I had planned on posting something else today but I feel the need to give some thoughts on the terrorist attack at the Boson Marathon. First and foremost, my thoughts and prayers go out the families of those murdered and those who were brutally injured and their families as well.
We can learn from evil people and the evil deeds they inflict on others. This article is not about me saying that those victims should have done something differently. Instead, it is me offering something for you to grasp on to if you ever find yourself in any related type of situation. Here are some things to keep in mind.
Avoid Brain Lock
In the book The Survivors Club, Author Ben Sherwood explores a theory developed by a man named John Leach called “The 10/80/10 rule”. In summary, the rule states that the top 10% of people in a crisis excel; they think clearly and take immediate action. The middle group comprises 80% of people; they are “quite simply stunned and bewildered”; “reasoning is significantly impaired and thinking is difficult”. The last 10% of people are the “ones you definitely want to avoid in an emergency”.
A few pages later, he explains something called ‘behavioral inaction’; “The current theory of behavioral inaction goes like this: As your frontal lobes process the site of an airplane wing on fire, they seek to match the information with memories of similar situations in the past. If you have no stored experience of a plane crash, your brain can’t find a match and gets stuck in a loop trying and failing to come up with the right response. Hence: immobility.”
One of the main reasons the following information is so important is to be able to avoid brain lock, allowing your mind to have something to pull forward. Another way to build this skill is by mentally placing yourself in situations you see in movies or in the news and then thinking about what you might have done differently.

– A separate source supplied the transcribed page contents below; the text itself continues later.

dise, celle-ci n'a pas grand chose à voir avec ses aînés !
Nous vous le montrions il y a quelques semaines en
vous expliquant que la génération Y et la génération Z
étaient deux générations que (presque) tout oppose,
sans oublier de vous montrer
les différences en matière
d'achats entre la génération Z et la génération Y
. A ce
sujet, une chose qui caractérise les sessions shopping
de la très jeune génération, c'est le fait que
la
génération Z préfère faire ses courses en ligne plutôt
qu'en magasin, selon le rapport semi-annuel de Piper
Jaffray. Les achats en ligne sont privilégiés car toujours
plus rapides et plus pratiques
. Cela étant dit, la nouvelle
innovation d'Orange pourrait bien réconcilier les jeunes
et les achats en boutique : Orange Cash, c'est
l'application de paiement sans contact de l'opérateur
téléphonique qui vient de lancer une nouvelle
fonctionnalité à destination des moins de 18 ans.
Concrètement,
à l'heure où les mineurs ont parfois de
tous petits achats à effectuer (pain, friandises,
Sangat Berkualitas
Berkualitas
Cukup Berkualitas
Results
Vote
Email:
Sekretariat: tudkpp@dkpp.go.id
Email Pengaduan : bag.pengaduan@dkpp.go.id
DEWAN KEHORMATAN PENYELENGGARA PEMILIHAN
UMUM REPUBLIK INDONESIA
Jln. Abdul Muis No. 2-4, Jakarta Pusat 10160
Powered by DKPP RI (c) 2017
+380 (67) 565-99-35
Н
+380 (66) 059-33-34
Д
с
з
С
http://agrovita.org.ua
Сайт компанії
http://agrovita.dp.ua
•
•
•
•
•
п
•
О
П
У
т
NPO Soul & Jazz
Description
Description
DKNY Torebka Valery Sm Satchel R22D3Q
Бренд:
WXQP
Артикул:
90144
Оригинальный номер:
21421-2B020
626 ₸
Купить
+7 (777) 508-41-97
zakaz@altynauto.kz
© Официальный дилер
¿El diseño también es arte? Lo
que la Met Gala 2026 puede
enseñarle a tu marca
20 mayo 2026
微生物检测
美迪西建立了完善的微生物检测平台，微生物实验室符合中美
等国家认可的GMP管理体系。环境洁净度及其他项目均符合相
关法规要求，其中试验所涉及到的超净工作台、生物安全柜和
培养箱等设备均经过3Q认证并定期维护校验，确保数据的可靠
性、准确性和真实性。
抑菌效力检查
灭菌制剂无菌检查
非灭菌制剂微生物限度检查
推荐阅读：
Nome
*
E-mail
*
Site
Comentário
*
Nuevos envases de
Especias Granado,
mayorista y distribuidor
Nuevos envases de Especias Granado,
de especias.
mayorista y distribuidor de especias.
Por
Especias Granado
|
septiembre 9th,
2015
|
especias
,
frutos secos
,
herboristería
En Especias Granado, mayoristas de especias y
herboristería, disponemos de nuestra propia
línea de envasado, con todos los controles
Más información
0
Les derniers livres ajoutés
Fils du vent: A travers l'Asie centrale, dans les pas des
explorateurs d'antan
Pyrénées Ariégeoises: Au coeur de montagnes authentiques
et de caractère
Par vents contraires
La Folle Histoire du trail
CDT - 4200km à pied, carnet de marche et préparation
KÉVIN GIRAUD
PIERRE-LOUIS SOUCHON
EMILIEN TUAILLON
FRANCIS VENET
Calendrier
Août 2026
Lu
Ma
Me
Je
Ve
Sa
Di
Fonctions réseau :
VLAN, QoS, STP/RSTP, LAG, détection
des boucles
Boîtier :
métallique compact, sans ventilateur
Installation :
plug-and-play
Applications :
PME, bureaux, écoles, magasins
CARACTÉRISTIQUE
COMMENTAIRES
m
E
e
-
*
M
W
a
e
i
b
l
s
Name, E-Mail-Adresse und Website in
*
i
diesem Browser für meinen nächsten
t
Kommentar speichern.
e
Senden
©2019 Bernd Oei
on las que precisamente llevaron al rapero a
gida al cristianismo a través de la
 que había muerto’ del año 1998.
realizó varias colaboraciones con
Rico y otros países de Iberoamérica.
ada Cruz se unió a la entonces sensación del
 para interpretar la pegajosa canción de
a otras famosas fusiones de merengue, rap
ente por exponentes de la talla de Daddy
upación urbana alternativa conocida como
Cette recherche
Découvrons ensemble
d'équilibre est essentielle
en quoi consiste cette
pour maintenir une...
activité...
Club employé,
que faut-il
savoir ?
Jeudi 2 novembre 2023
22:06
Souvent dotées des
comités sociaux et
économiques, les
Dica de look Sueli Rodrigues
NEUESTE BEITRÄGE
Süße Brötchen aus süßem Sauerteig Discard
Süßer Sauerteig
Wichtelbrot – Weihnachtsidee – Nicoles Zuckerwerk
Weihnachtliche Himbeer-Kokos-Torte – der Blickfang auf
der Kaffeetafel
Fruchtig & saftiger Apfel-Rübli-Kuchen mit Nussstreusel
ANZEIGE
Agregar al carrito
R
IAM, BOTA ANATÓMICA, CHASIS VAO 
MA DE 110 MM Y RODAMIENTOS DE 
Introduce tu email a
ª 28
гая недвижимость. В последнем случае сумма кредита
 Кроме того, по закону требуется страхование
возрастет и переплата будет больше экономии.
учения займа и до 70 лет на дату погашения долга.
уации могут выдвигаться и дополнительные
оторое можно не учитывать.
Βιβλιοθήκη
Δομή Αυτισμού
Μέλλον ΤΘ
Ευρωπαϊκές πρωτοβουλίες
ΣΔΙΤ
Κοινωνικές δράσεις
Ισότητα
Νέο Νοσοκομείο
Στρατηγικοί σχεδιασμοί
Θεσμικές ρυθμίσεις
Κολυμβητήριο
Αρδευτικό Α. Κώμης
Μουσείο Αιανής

I have covered situational awareness in the past, as well as the Cooper Color Code. Both of these are things that should be a part of your everyday life. They can be harder to practice in large crowds, but that is probably the most important time to use them. If you see someone who raises you from code yellow to orange (from the Cooper color code) try to keep tabs on them. If something really seems off, let an authority know. “If you see something, SAY something.”
If you find yourself in any type of terrorist attack, from a bombing to a mass shooting, situational awareness can save your life. By practicing situational awareness, you can keep track of the closest exit, or fastest way to safety. It can also help you avoid Mr. Dirtbag, who is committing the act of terror.
Cover and Concealment
I have explained Cover and Concealment previously but it is worth mentioning again. Concealment is something that hides you, but will not stop a round. Cover will stop a round and will usually hide you, except in the case of bullet proof glass for example. If you are caught near a terrorist attack, getting away from the primary danger should be your first goal. I suggest finding cover as a part of that goal.
Lone Wolves and Swarm Terrorist Attacks
I have written an article called Terrorism: Lone Wolf and Swarm Attacks, which goes into these types of attacks in more detail. I think these are the types of terror attacks we will see more of. Because these types of attacks consist of very few people, they are much easier to keep quiet and can be done on a very low budget. A swarm attack of 10 people killed 160 people in Mumbai, India. If there is one Mr. Dirtbag, there is always a chance he has a friend or two. For this reason, if Mr. Dirtbag does show up, keep practicing situational awareness and the Cooper Color Code.
Emergency First Aid
I read about some of the carnage that occurred yesterday. While absolutely tragic, that only three people died is a miracle. There may have been some medical personnel on site but my guess is that the average Joe and Jane stepped in and assisted those who were in need.
Would you be able to assist a stranger or a loved one who needed emergency first aid? I can’t recommend taking a first aid class strongly enough. You can find a class from the Red Cross.
There are also items you can carry that will aid in stopping blood loss; QwikClot and Israeli Battle Dressings. I will cover these items in more detail next week.
I think we need to learn from evil every chance we get. Sadly, we’re given far too many chances to do just that. By doing so, we can be more prepared to avoid brain lock and can put the above mentioned items into play.